Definition of random variable

Definition of random variable

Definition

Let S be the sample space of a random experiment. A rule that assigns a single real number to each outcome (sample point) of the random experiment is called random variable.

In other words, a random variable is a real valued function defined on a sample space S that is with each outcome ω of a random experiment there corresponds a unique real value x known as a value of the random variable X. That is X(ω ) = x.

Generally random variables are denoted by upper case alphabets like X, Y, Z … and their values or realizations are denoted by the corresponding lower case letters.
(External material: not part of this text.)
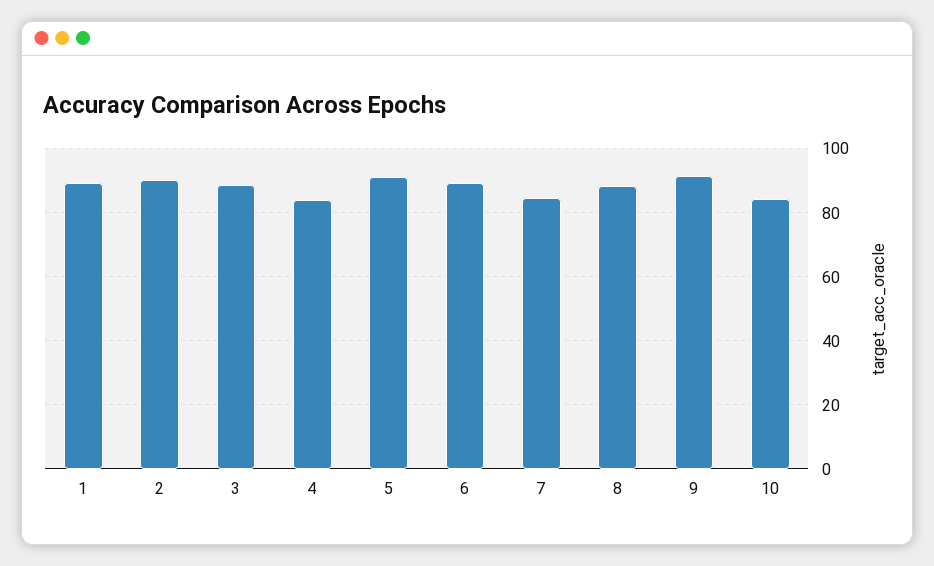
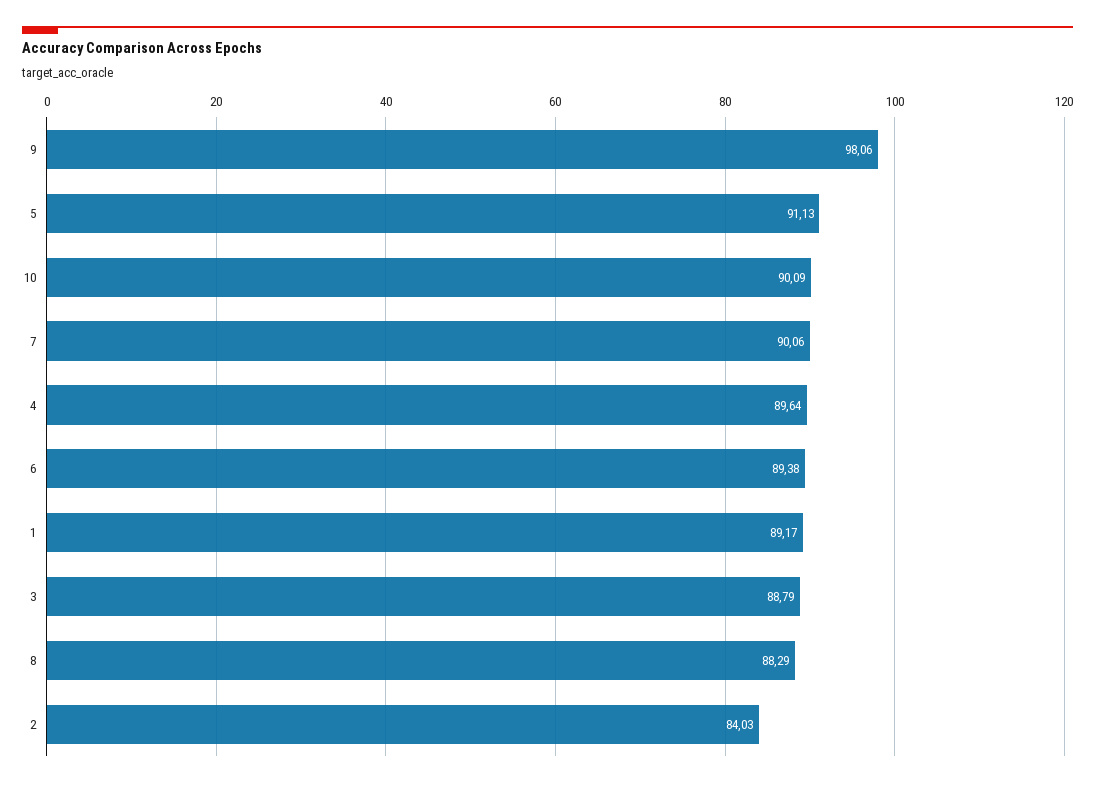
2: 90 -> 84.03
4: 84 -> 89.64
7: 84 -> 90.06
9: 92 -> 98.06
10: 84 -> 90.09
For example, if X is a random variable, the realizations are x₁, x₂ …

Example 9.1

Consider the random experiment of rolling a die.

The sample space of the experiment is S={1, 2, 3, 4, 5, 6}

Let X denotes the face of the die appears on top.

The assigning rule is

X(1) = 1, X(2) = 2, X(3) = 3, X(4)=4, X(5)=5 and X(6)=6

Hence the values taken by the random variable X are 1,2,3,4,5,6. These values are also called the realization of the random variable X.

Example 9.2

Random experiment : Two coins are tossed simultaneously.
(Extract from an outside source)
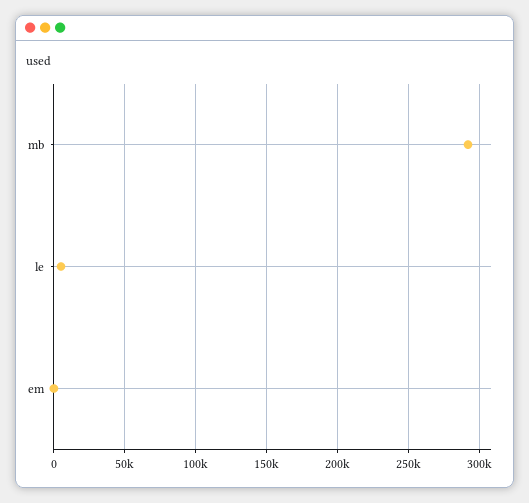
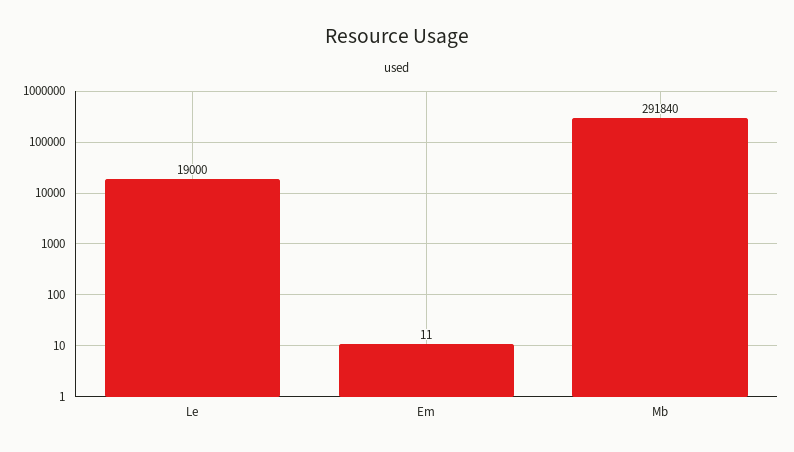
le: 5000 -> 19000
Sample space : S={HH, HT, TH, TT}

Assigning rule : Let X be a random variable defined as the number of heads comes up.

Here, the random variable X takes the values 0, 1, 2 .

Example 9.3

Experiment : Two dice are rolled simultaneously.

Sample space : {(1, 1),(1, 2),(1, 3),…(6, 6)}

Assigning rule : Let X denote the sum of the numbers on the faces of dice

then X_ij = i + j, Here, i denotes face number on the first die and j denotes the face number on the second die.

Then X is a random variable which takes the values 2, 3, 4 . .… 12.

That is the range of X is {2, 3, 4…… 12}